Vibration is a way of knowing that travels through bodies before becoming language. In the universe of sound systems, bass reorganizes breathing, alters perception, and turns the body into technology. It is within the body that frequency becomes experience, technique, and memory. From this embodied dimension of sound, the activity is conceived as a guided listening session that proposes a journey through sonic landscapes from the Caribbean to the Brazilian Amazon. Each piece of music will be presented as an archive, not only as a sound recording but as a trace of techniques, cultural displacements, and collective inventiveness.
The circulation of these musics allows us to observe how frequencies travel, are translated, technically adapted, and reinvented in new contexts. The aim is to understand how vibration produces spatiality, presence, and forms of knowledge built through experimentation: testing, calibrating, repeating, adjusting. A knowledge that materializes in shared practices through gathering, celebration, and dance.

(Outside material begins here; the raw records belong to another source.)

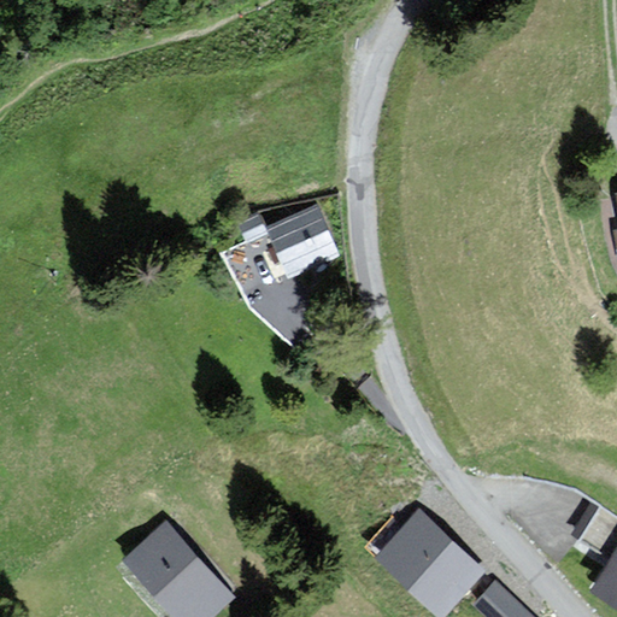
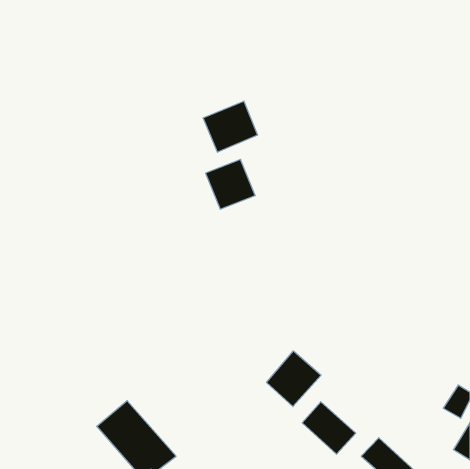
building: none -> [203,101,257,152]
building: none -> [267,351,321,407]

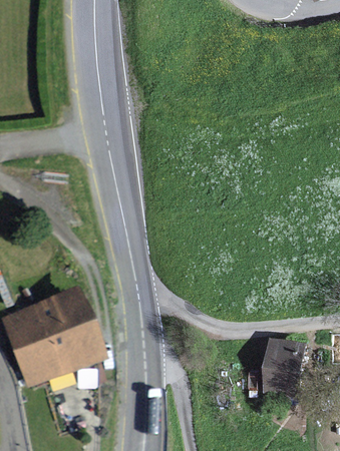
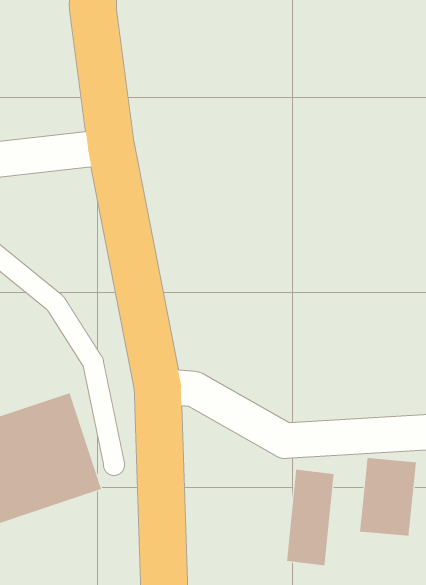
building: none -> [286,469,334,566]

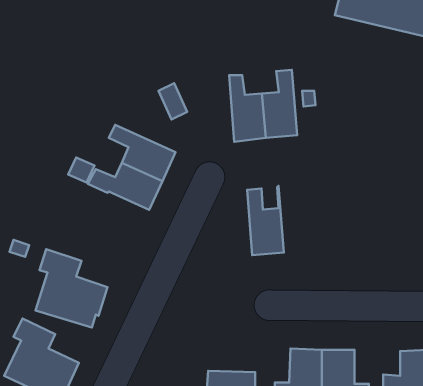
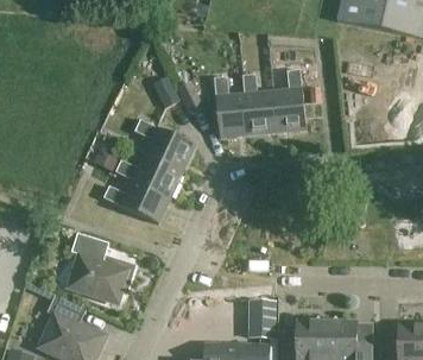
building: [247,186,284,255] -> [213,72,246,135]
building: none -> [102,178,169,221]
building: none -> [241,293,270,331]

Beyond the stories that will be shared, speaker boxes also narrate. They tell of processes of handmade construction, experimentation at the limits of the ear and the chest, and technological appropriation and transformation. They point to another way of inhabiting modernity by revealing practices of reconfiguration, use, and reinvention of sound technologies. In this listening experience, the museum becomes a resonance chamber, where the audience takes part in an experience in which perceiving is also knowing.
Natalia Figueredo is an architect, urbanist, and cultural theorist. She graduated in Architecture and Urbanism at Escola da Cidade in São Paulo (Brazil) and completed a master's degree in Cultural Studies at Goldsmiths, University of London (UK). She is currently pursuing a PhD in the Department of Anthropology at the University of Barcelona, where she researches urbanism in the Amazonian territory. She is also a member of the Observatory of Anthropology of Urban Conflict (OACU) and collaborates with the European project Sonic Street Technologies, researching sound technology in the urban Amazon. Her main areas of interest include informal urbanism, popular culture, political ecology, decolonial studies, and feminisms.